▶ _Records supplied_:
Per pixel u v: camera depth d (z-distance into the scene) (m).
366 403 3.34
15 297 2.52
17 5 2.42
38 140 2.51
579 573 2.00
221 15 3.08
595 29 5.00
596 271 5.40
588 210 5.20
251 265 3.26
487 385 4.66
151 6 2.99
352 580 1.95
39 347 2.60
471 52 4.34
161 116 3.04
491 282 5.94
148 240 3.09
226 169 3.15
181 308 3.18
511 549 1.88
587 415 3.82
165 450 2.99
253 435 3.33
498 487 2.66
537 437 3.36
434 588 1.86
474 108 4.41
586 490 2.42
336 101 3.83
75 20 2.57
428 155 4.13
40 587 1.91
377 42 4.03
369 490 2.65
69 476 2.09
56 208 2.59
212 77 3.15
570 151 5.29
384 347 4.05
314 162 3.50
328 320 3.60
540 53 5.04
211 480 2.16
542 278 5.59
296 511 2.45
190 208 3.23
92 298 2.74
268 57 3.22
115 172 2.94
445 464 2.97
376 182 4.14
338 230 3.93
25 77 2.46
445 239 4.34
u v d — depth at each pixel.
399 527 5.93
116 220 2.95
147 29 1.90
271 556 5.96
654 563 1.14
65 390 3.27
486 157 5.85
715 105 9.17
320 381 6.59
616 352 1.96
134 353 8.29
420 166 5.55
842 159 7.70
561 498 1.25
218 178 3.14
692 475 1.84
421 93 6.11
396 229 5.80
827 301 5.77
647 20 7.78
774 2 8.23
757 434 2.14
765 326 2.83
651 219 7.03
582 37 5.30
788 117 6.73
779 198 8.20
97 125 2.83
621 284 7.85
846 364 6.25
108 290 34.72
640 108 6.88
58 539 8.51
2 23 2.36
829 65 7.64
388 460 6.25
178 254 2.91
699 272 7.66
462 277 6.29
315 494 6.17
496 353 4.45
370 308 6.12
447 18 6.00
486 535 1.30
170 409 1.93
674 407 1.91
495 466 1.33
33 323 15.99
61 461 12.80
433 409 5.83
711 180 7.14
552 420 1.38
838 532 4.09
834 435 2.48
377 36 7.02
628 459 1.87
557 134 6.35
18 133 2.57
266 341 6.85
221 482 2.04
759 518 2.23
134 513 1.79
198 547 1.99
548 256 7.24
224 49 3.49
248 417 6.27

▶ _Your assignment_: From the records above, count how many lines hold the string "pixel", then give only that number.

▶ _Answer for the task_: 2